> Set exercise
Locate every line in the records that contains the string "long", treating uppercase and lowercase letters as different, and copy each of those lines.

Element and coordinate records

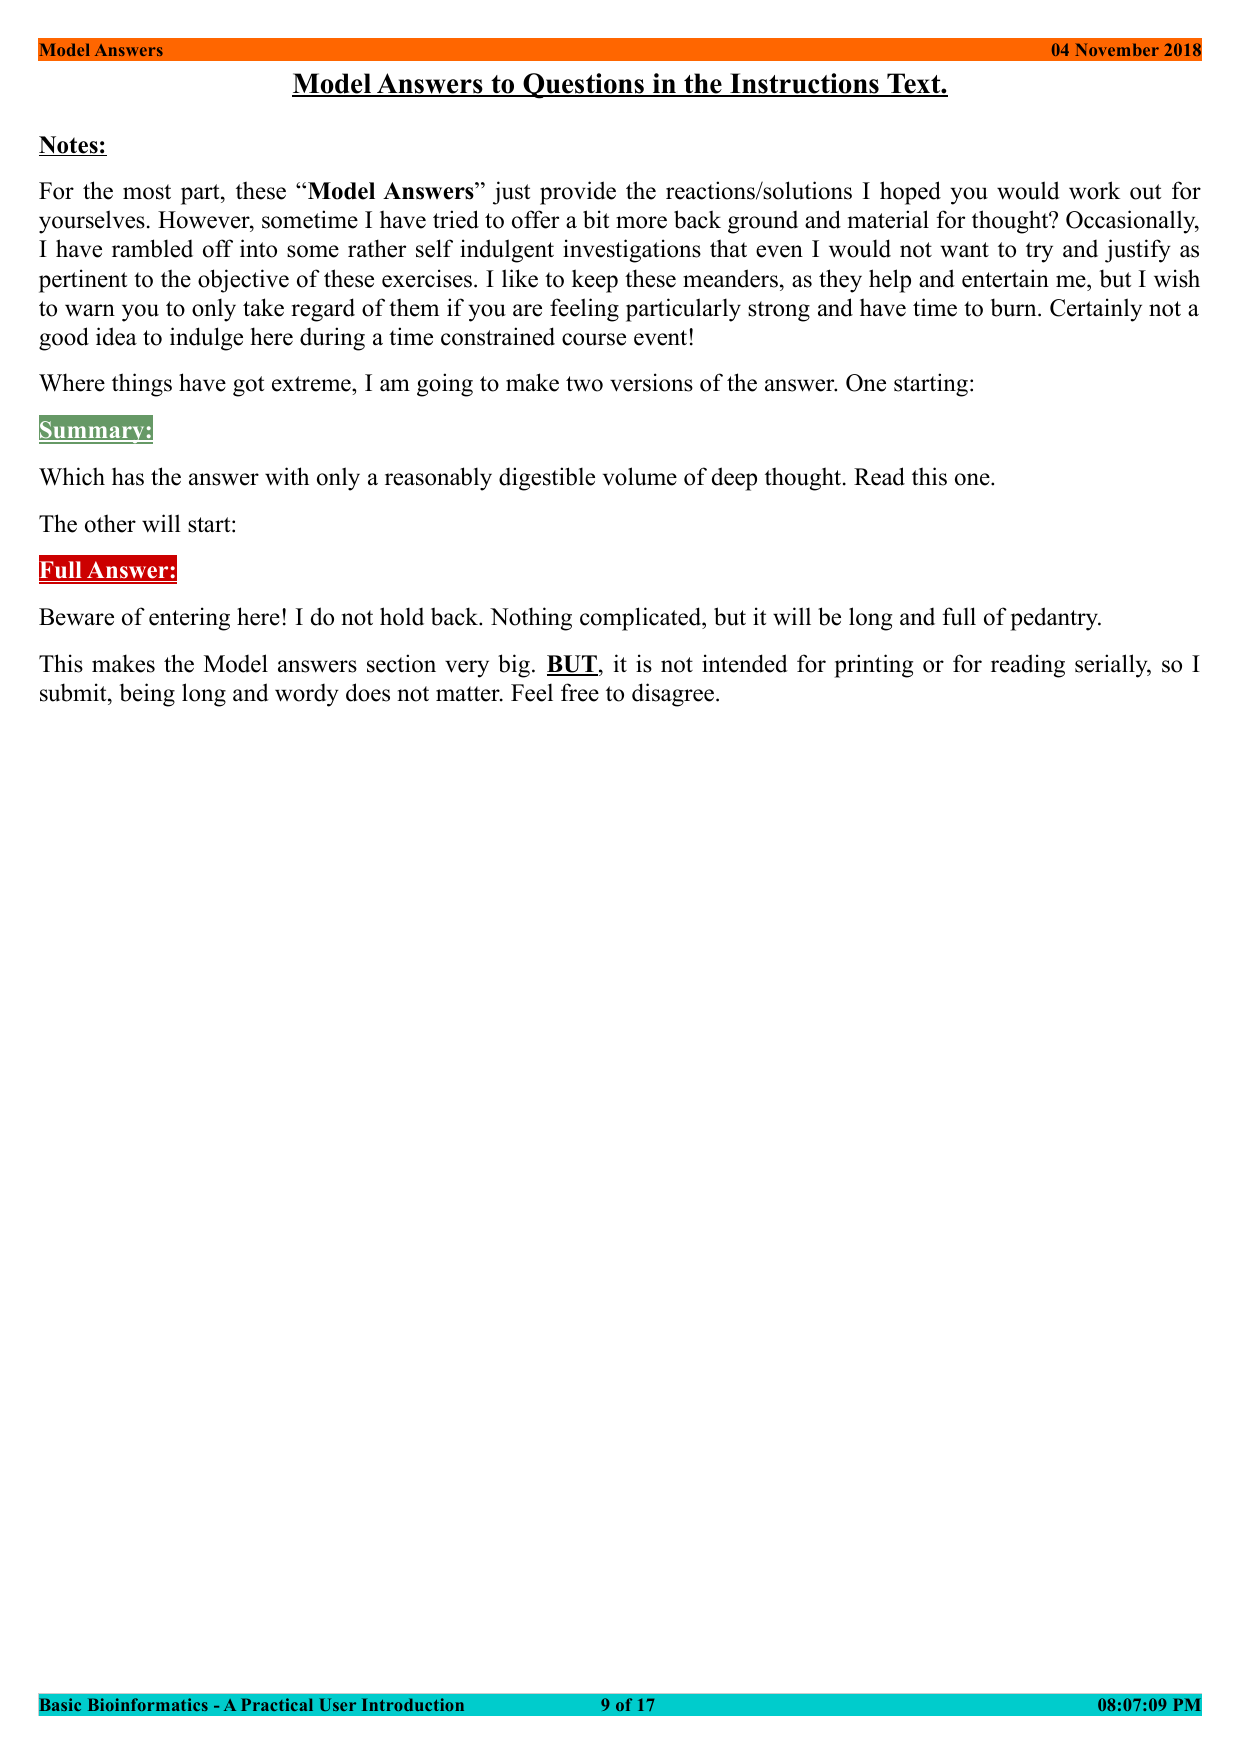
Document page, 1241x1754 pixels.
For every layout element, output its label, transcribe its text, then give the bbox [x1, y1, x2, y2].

text The other will start: [38, 509, 1202, 538]
text Full Answer: [38, 555, 1202, 584]
text Beware of entering here! I do not hold back. Nothing complicated, but it will be long and full of pedantry. [38, 602, 1202, 631]
text For the most part, these “Model Answers” just provide the reactions/solutions I hoped you would work out for yourselves. However, sometime I have tried to offer a bit more back ground and material for thought? Occasionally, I have rambled off into some rather self indulgent investigations that even I would not want to try and justify as pertinent to the objective of these exercises. I like to keep these meanders, as they help and entertain me, but I wish to warn you to only take regard of them if you are feeling particularly strong and have time to burn. Certainly not a good idea to indulge here during a time constrained course event! [38, 176, 1202, 351]
text Which has the answer with only a reasonably digestible volume of deep thought. Read this one. [38, 462, 1202, 491]
text Where things have got extreme, I am going to make two versions of the answer. One starting: [38, 368, 1202, 397]
text This makes the Model answers section very big. BUT, it is not intended for printing or for reading serially, so I submit, being long and wordy does not matter. Feel free to disagree. [38, 649, 1202, 707]
text Notes: [38, 129, 1202, 158]
text Model Answers to Questions in the Instructions Text. [38, 66, 1202, 100]
text Summary: [38, 415, 1202, 444]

> The answer
text Beware of entering here! I do not hold back. Nothing complicated, but it will be long and full of pedantry. [38, 602, 1202, 631]
text This makes the Model answers section very big. BUT, it is not intended for printing or for reading serially, so I submit, being long and wordy does not matter. Feel free to disagree. [38, 649, 1202, 707]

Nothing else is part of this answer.